Crystal structure of iodotyrosine deiodinase, a novel flavoprotein responsible for iodide salvage in thyroid glands

Abstract

The flavoprotein iodotyrosine deiodinase (IYD) salvages iodide from mono- and diiodotyrosine formed during the biosynthesis of the thyroid hormone thyroxine. Expression of a soluble domain of this membrane-bound enzyme provided sufficient material for crystallization and characterization by x-ray diffraction. The structures of IYD and two co-crystals containing substrates, mono- and diiodotyrosine, alternatively, were solved at resolutions of 2.0, 2.45, and 2.6 A, respectively. The structure of IYD is homologous to others in the NADH oxidase/flavin reductase superfamily, but the position of the active site lid in IYD defines a new subfamily within this group that includes BluB, an enzyme associated with vitamin B(12) biosynthesis.
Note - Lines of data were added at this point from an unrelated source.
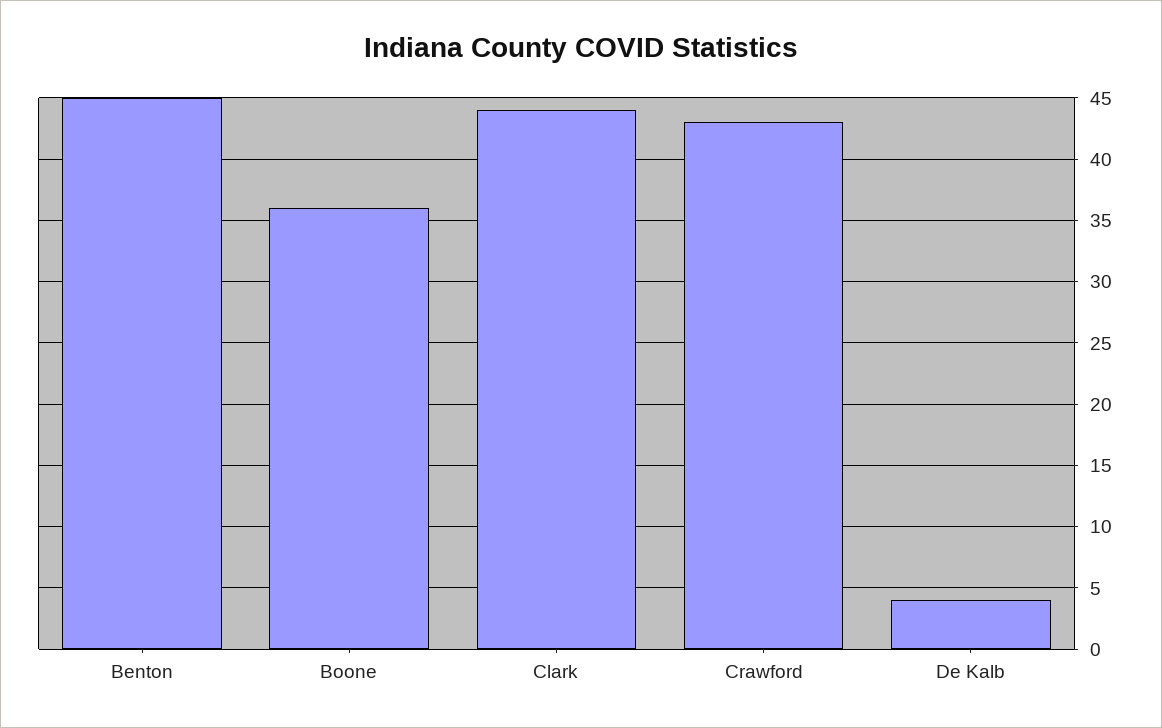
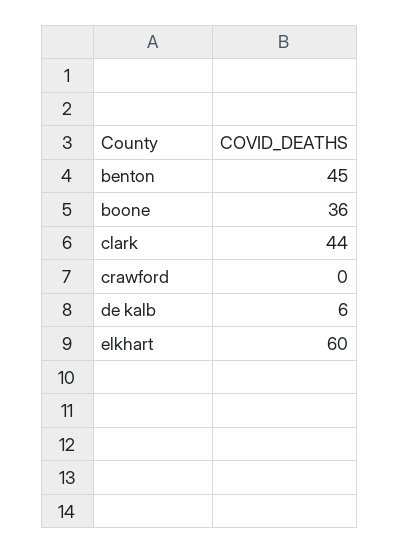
  {
    "Benton": 45,
    "Boone": 36,
    "Clark": 44,
-   "Crawford": 43,
+   "Crawford": 0,
-   "De Kalb": 4
+   "De Kalb": 6,
+   "elkhart": 60
  }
IYD and BluB also share key interactions involving their bound flavin mononucleotide that suggest a unique catalytic behavior within the superfamily. Substrate coordination to IYD induces formation of an additional helix and coil that act as an active site lid to shield the resulting substrate.flavin complex from solvent. This complex is stabilized by aromatic stacking and extensive hydrogen bonding between the substrate and flavin. The carbon-iodine bond of the substrate is positioned directly over the C-4a/N-5 region of the flavin to promote electron transfer. These structures now also provide a molecular basis for understanding thyroid disease based on mutations of IYD.

FIGURE 1.

Reductive deiodination for iodide salvage catalyzed by IYD (A) and metabolism of the hormone thyroxine by iodothyronine deiodinase (ID) (B).

FIGURE 2.

IYD structure. A, an overall view of the native homodimer of IYD crystallized in the absence of substrate. Each monomer is distinguished by color. Disordered regions consisting of residues 156–177 and 195–208 connect to the structure as indicated by ★ and ☆, respectively. B, native homodimer of IYD crystallized in the presence of its substrate, MIT. Only the structure induced upon substrate binding is highlighted in the colors of the monomers shown in A. The surface properties of IYD (C) and its complex with monoiodotyrosine (D) were calculated using vacuum electrostatics in PyMOL (47). Blue indicates positive charge, and red indicates negative charge. E, ionic interactions and hydrogen bonding stabilize the FMN·monoiodotyrosine complex formed by IYD. F, the interaction between FMN and MIT in the active site of IYD. An F_o − F_c electron density map calculated after refinement in the absence of FMN and MIT is shown contoured at 3σ.

FIGURE 3.

Alignment of secondary structure for representatives of the NADH oxidase/flavin reductase superfamily. IYD and BluB now define a third subclass of the NADH oxidase/flavin reductase superfamily. NADH oxidase (NOX) and FRP illustrate the α-β fold for the original two subclasses of this superfamily. The boxed regions indicate the sequences that form the active site lids. The dotted lines indicate spacing inserted for alignment. Structural assignments were derived from crystallographic data (Protein Data Bank codes 3GFD, 2ISL, 1NOX, and 2BKJ, respectively).

FIGURE 4.

Conformational changes in the IYD active site to accommodate MIT and DIT. A, the surface characteristics of the active site of IYD for the IYD·MIT co-crystal crystal calculated using vacuum electrostatics in PyMOL (47). Blue indicates positive charge, and red indicates negative charge. B, alignment of active site structures of IYD bound with MIT (orange) and DIT (cyan) illustrates the minor conformational change required to accommodate the larger substrate.

FIGURE 5.

Polar contacts between bound FMN and IYD (A), BluB (B), and FRP (C). Coordination of FMN by protein is highlighted for residues within 4 Å of the flavin in the crystal structures for Protein Data Bank codes 3GDF, 2ISJ, and 2BKJ, respectively.

FIGURE 6.

Structural overlay of IYD and BluB. Structural differences between IYD·MIT (gray) and BluB (blue) are highlighted using an overlaid stereoimage. Structural changes near the active site are depicted with the schematic representation. The full-view overlay can be seen as a stereoimage in the supplemental information.

FIGURE 7.

Mapping human mutations onto the structure of IYD. Native residues of IYD (M. musculus) highlighted in red correspond to sites associated with human mutations identified clinically to cause hypothyroidism (1). Other color coding is consistent with the previous illustrations (see legends) and distinguishes the two subunits within the dimer and the FMN.